Divide and Rule - Part 2 (The Politics Show)

By The Ligali Organisation | Sun 21 May 2006

African identity, "black" identity and the British media (Lola Ayonrinde)

As the British media continue characterising human rights as an unnecessary perk for criminals and demonising all African immigrants as sub human scroungers. Ligali contributors write in with their take on the role of selected African British politicians in Britain’s latest game of divide and rule.

"We are engaged in an historic struggle for the victory of the African Renaissance because we are inspired by, among others, the Haitian revolution.

We are engaged in struggle for the regeneration of all Africans, in the Americas, the Caribbean, Africa and everywhere, because we want to ensure the struggle of our people here in Haiti, in the Caribbean, in the Americas, Europe and Africa must never be in vain.

In this way, we will contribute to the renaissance of Africans everywhere in the world and ensure we are no longer an object of ridicule and pity, nor a tool of exploitation to be discarded at the fancy of the powerful, but that we become what we really and truly are: proud and confident human beings who occupy their pride of place as equals among the peoples of the world."

President Thabo Mbeki

Lola Ayonrinde: Anti-African apologist

Sunday 21 May 2006, The BBC’s flagship programme, The Politics Show invited former Conservative Mayor of Lambeth, Lola Ayonrinde and Labour MP for Hackney and Stoke Newington, Diane Abbott. Filming from Peckham Library near where Damilola Taylor was murdered, they were there to enforce the Divide and Rule strategy in a report which began with the headlines, ‘Why do [continental] Africans in Britain feel they are getting a raw deal’? Ayonrinde who is a Nigerian, willingly complied and spoke about her theories of difference between Continental Africans and African Caribbean’s.

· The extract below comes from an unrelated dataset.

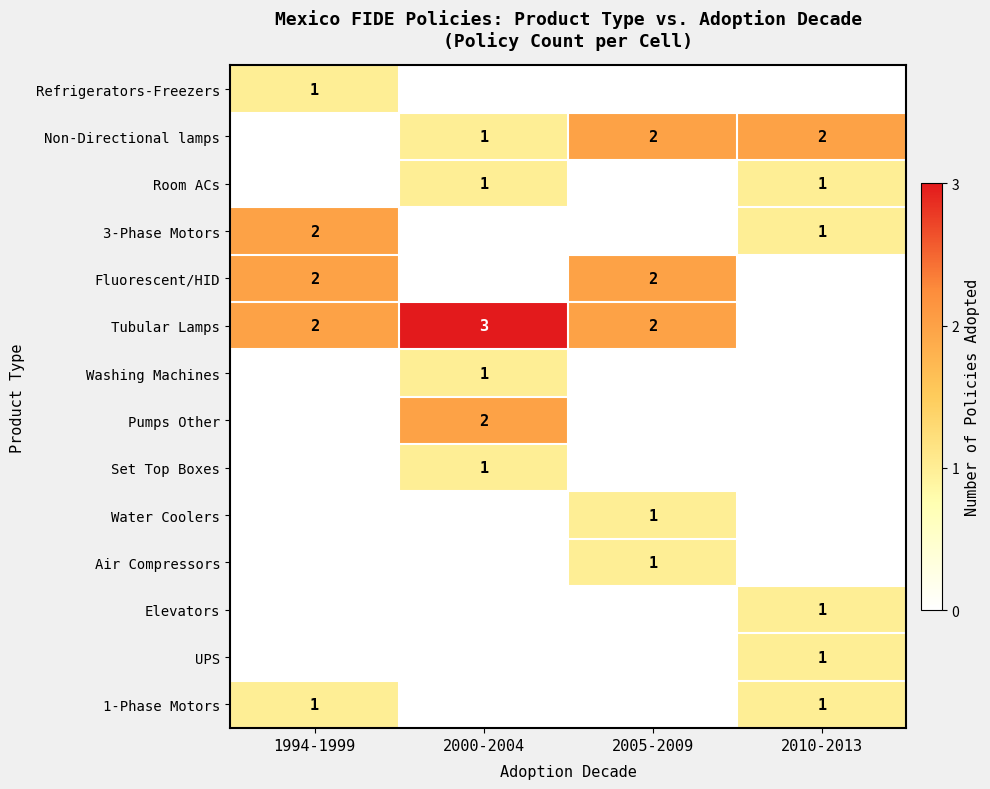

The value of Non-Directional lamps at 2005-2009 is 2. True or false?

True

Ayonrinde raged, ‘…We have been saying we are different from them…so the problems that we Africans face in London has to start with Caribbean’s’. After being asked by presenter Tim Donovan, why no continental African has achieved what Diane Abbott has supposedly achieved, Ayonrinde diverted from the question to continue her twisted tirade against Africans by replying, ‘ …We need Caribbean blacks to acknowledge we are not the same group as they are…that even though they [‘black’ Caribbean’s] have African heritage, they are not Africans anymore’.

Unfortunately, it did not stop there. After going as far as to say that ‘black’ Caribbean’s are no longer African, Ayonrinde, whose embarrassingly ignorant rhetoric dominated the interview went on to complain that ‘black’ Caribbean’s have a monopoly of government money which is supposed to go to all Africans in London. She continued with her claim that ‘black’ Caribbean’s eat all of the crumbs that are thrown from governmental buildings and deliberately absolved divisive anti-African government policies from all blame.

It is clear that the former Mayor of Lambeth does not have the concerns of all African people at heart. Her wild rants were cleverly designed to further divisions amongst the African community. Furthermore her actions revealed she still has no interest in the unity of African people but instead, a willingness to continue benefiting from the horrifying legacy of white supremacy.

However the shameful antics of Ayonrinde have brought many of her own supporters to question her authority as a representative of African people. Many feel she proved to be more intent on promoting internal conflict than working on solutions to promote unity. Some are asking themselves if it also makes good financial sense to separate West Africans from the entire African Diaspora. There are many West African businesses that either associate with, or have partnerships and customers that are from elsewhere in the African Diaspora. The overwhelming majority also see no sense in creating a division that risks profit margins.

By deliberately giving a national platform to Ayonrinde’s anti-African tactic of ‘Divide and be Conquered’, the BBC have successfully brought this historic obstacle to the empowering ideology of Pan-Africanism to the fore. Lola Ayonrinde’s sinister ploy to promote problematic differences between Africans is based on flimsy and in many cases groundless accusations. Difference, in itself, is not a problem as Africans have always been a diverse people. However progressive Africans have always celebrated embraced and learned from those differences whilst using their similarities to forge unity. Ayonrinde is isolated when she fails to recognise that problematic differences have always been confronted as destructive by leading members of the African Diaspora. Revealingly she self incriminates as she declares her agenda towards the end of the interview;

‘…Whites are more useful to us than you black Caribbeans’.